The analogue of Lemma 7.1 is the following:

Lemma 7.2

Let \(d\ge 1\). For \(f\in \mathcal {S}'({\mathbb {R}}^d)\) and \(j \in {\mathbb {R}}^d,\) denote

$$\begin{aligned} I^{\varepsilon }(f, j)(x) = f(x) e^{ij \cdot x/\varepsilon }. \end{aligned}$$
  • For all \(s \in {\mathbb {R}}\), \(p,q\in [1,\infty ]\), and \(f\in M^{p,q}_s({\mathbb {R}}^d)\), \(\Vert I^{\varepsilon }(f, 0)\Vert _{M^{p,q}_s} = \Vert f\Vert _{M^{p,q}_s}\).

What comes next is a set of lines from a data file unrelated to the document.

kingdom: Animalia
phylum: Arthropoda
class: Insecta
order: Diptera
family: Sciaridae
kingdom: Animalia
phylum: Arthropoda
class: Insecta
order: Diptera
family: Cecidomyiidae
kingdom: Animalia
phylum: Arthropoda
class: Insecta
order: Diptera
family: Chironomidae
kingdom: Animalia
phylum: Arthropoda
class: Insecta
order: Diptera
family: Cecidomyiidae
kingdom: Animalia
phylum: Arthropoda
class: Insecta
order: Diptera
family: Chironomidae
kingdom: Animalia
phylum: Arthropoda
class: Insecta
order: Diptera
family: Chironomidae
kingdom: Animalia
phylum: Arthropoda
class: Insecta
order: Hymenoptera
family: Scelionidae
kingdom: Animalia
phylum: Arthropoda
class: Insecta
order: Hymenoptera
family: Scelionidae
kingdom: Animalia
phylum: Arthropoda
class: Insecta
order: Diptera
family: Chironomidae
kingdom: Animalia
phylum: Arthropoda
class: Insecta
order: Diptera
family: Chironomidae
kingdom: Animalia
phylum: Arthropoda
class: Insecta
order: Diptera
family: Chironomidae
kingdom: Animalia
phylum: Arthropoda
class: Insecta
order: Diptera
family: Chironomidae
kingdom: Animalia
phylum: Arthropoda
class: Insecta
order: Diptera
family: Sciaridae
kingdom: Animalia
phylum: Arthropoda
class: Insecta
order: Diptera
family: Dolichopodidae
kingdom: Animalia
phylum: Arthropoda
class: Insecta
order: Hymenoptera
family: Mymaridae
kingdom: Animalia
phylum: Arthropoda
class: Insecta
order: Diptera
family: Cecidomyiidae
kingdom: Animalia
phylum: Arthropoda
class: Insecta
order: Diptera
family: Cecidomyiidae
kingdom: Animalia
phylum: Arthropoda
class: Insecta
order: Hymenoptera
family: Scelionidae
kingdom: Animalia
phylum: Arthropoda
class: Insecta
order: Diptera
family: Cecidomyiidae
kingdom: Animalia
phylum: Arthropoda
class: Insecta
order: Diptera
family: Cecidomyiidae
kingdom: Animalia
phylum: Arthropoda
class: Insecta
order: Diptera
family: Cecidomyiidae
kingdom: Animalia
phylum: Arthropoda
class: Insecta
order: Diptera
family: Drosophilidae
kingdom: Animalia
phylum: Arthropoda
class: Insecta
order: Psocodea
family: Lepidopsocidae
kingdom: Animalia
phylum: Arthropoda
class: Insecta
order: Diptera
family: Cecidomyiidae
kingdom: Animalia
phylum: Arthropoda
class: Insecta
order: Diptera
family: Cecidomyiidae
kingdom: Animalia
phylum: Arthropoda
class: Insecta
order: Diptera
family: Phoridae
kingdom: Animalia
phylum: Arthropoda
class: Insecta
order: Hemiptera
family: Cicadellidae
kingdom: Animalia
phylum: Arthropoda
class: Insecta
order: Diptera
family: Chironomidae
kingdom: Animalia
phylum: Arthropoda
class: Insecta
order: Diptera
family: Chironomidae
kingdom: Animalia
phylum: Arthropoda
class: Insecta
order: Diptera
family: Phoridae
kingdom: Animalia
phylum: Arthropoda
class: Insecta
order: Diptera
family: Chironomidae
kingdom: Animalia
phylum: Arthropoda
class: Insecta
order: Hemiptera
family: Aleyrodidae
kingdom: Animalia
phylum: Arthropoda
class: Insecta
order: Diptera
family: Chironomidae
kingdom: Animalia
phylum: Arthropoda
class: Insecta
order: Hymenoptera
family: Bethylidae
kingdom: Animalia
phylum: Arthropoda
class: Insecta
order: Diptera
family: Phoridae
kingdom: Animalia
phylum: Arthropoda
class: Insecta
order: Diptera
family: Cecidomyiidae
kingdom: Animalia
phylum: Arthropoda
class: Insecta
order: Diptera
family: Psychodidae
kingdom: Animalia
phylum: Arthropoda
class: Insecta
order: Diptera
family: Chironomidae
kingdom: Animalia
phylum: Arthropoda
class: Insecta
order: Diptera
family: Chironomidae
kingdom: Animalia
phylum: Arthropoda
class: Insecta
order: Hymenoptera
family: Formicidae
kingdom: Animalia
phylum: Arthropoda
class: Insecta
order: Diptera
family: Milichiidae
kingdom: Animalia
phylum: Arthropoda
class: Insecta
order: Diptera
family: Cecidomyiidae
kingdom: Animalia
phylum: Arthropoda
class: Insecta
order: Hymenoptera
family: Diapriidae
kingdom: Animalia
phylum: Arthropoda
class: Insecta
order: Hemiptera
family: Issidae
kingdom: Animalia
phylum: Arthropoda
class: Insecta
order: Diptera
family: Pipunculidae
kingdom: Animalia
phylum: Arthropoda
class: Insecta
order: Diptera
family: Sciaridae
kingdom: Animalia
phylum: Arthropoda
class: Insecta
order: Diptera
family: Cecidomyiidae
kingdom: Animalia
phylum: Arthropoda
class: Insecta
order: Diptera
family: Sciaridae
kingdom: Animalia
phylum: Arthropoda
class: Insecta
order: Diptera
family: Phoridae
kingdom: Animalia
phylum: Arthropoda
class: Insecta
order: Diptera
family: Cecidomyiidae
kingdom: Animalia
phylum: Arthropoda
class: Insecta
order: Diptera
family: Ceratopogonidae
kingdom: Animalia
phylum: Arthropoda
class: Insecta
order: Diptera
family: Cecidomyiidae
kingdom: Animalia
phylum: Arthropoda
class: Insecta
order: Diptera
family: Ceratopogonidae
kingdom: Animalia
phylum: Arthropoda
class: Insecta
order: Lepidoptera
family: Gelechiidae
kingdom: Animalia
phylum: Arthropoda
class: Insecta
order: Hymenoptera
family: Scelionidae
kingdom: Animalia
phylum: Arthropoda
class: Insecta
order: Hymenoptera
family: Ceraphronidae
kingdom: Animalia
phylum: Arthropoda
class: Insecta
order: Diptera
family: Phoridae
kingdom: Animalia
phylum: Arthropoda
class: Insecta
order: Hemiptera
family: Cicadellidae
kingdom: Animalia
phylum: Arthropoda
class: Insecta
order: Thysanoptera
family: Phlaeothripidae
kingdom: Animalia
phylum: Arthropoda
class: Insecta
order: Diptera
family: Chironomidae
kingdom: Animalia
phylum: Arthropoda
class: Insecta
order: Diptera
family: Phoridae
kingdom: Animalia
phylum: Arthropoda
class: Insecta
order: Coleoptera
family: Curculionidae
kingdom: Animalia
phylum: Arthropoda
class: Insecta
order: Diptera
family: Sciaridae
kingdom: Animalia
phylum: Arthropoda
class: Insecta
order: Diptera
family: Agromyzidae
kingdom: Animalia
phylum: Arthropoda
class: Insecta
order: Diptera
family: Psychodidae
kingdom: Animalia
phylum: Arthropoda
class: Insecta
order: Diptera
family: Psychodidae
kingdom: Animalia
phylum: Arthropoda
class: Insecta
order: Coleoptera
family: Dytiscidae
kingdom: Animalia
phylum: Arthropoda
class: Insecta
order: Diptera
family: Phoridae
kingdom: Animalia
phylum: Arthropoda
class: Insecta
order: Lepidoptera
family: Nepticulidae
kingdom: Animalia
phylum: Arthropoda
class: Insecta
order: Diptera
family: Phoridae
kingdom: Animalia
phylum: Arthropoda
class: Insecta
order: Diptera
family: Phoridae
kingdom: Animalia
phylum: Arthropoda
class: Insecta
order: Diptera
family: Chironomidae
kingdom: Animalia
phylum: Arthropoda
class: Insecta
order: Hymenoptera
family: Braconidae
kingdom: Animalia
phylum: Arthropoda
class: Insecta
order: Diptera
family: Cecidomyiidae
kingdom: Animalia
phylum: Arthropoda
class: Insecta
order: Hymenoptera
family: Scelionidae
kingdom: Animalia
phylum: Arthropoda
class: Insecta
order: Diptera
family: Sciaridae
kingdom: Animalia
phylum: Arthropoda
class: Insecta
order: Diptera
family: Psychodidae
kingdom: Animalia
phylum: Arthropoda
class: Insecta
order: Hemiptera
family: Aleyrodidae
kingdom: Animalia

  • Let \(j \in {\mathbb {R}}^d\setminus \{ 0\}\). For all \(s \le 0\), there exists \(C= C(j)\) independent of \(p,q\in [1,\infty ]\) such that for all \(f\in \mathcal {S}({\mathbb {R}}^d)\),

    $$\begin{aligned} \Vert I^{\varepsilon } (f, j) \Vert _{M^{p,q}_s}\le C \varepsilon ^{ |s| } \Vert f\Vert _{M^{p,q}_s}. \end{aligned}$$

Proof

The first point is proven like (6.3) above. For the second point, write

$$\begin{aligned} \Vert I^{\varepsilon } (f, j) \Vert _ {M^{p,q}_s}&= \left\| \left\| V_{g}f\left( x,y-\frac{j}{\varepsilon }\right) \right\| _{L^p_x} \left\langle y\right\rangle ^s\right\| _{L_y^q} = \left\| \Vert V_{g}f(x,y)\Vert _{L^p_x} \left\langle y+ \frac{j}{ \varepsilon }\right\rangle ^s\right\| _{L_y^q}\\&\le \left\langle \frac{j}{\varepsilon }\right\rangle ^s \left\| \Vert V_{g}f(x,y)\Vert _{L^p_x} \left\langle y\right\rangle ^{|s|}\right\| _{L_y^q} , \end{aligned}$$

where we have used Peetre inequality \(\left\langle a+b\right\rangle ^s\le \left\langle a\right\rangle ^s\left\langle b\right\rangle ^{|s|}\). The lemma follows. \(\square \)

At this stage, we can repeat the same arguments as in the previous subsection, and Theorem 1.6 follows.